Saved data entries
□ □ □ □

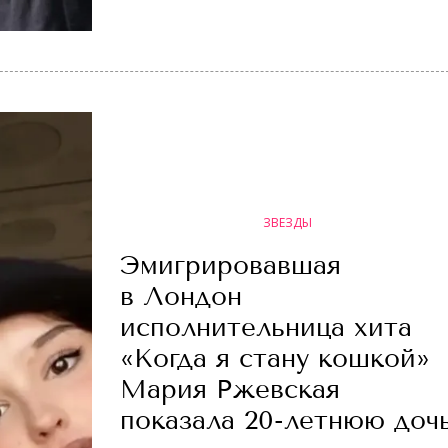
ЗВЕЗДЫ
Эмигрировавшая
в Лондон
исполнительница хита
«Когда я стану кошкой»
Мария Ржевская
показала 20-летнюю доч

□ □ □ □

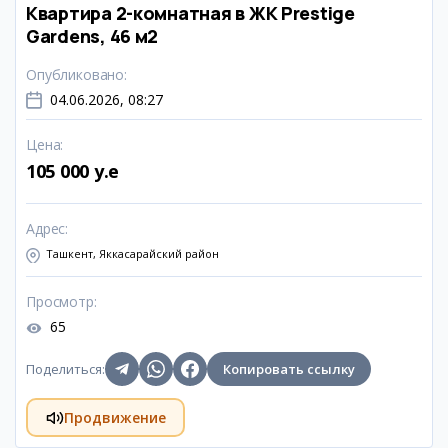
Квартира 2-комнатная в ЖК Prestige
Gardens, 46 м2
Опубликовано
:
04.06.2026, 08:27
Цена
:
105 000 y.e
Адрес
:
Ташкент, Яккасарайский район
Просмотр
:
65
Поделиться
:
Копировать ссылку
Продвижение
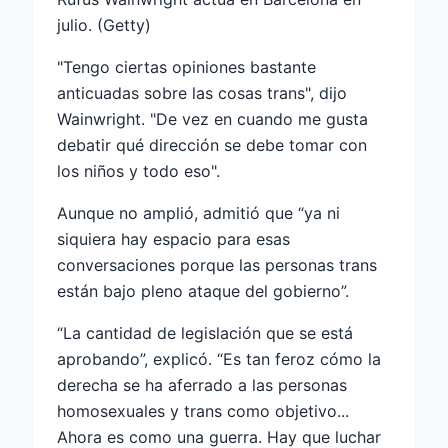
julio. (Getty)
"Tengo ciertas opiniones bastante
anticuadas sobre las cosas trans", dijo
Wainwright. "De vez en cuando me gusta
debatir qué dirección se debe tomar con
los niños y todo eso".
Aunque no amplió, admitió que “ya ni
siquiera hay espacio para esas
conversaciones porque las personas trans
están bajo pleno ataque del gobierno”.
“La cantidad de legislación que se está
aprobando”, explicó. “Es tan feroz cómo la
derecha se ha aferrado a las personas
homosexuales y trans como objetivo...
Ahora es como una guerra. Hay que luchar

□ □ □ □

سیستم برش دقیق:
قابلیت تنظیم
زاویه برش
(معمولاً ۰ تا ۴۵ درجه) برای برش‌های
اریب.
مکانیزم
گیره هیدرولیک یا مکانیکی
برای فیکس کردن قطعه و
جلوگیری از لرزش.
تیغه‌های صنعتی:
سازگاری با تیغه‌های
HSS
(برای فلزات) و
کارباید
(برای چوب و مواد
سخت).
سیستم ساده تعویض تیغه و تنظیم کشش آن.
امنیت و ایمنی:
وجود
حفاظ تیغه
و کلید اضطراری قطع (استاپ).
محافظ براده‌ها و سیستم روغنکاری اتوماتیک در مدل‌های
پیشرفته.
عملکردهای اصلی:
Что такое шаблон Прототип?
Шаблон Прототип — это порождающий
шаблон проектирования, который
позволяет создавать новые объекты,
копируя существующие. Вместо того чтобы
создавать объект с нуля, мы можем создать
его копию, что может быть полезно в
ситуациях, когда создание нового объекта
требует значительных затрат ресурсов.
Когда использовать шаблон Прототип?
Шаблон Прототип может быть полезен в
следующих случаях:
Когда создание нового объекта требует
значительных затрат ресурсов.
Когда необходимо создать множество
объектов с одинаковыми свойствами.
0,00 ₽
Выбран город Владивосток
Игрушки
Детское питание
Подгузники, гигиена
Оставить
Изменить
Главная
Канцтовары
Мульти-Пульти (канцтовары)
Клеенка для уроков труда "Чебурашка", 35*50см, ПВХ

□ □ □ □

Change "Поделиться" to "Отправить" in the lines between the line holding "Квартира 2-комнатная в ЖК Prestige" and the line holding "Ahora es como una guerra. Hay que luchar", inclusive, and write those lines out with everything else unchanged. Leave the pictures out of the answer.

Квартира 2-комнатная в ЖК Prestige
Gardens, 46 м2
Опубликовано
:
04.06.2026, 08:27
Цена
:
105 000 y.e
Адрес
:
Ташкент, Яккасарайский район
Просмотр
:
65
Отправить
:
Копировать ссылку
Продвижение
julio. (Getty)
"Tengo ciertas opiniones bastante
anticuadas sobre las cosas trans", dijo
Wainwright. "De vez en cuando me gusta
debatir qué dirección se debe tomar con
los niños y todo eso".
Aunque no amplió, admitió que “ya ni
siquiera hay espacio para esas
conversaciones porque las personas trans
están bajo pleno ataque del gobierno”.
“La cantidad de legislación que se está
aprobando”, explicó. “Es tan feroz cómo la
derecha se ha aferrado a las personas
homosexuales y trans como objetivo...
Ahora es como una guerra. Hay que luchar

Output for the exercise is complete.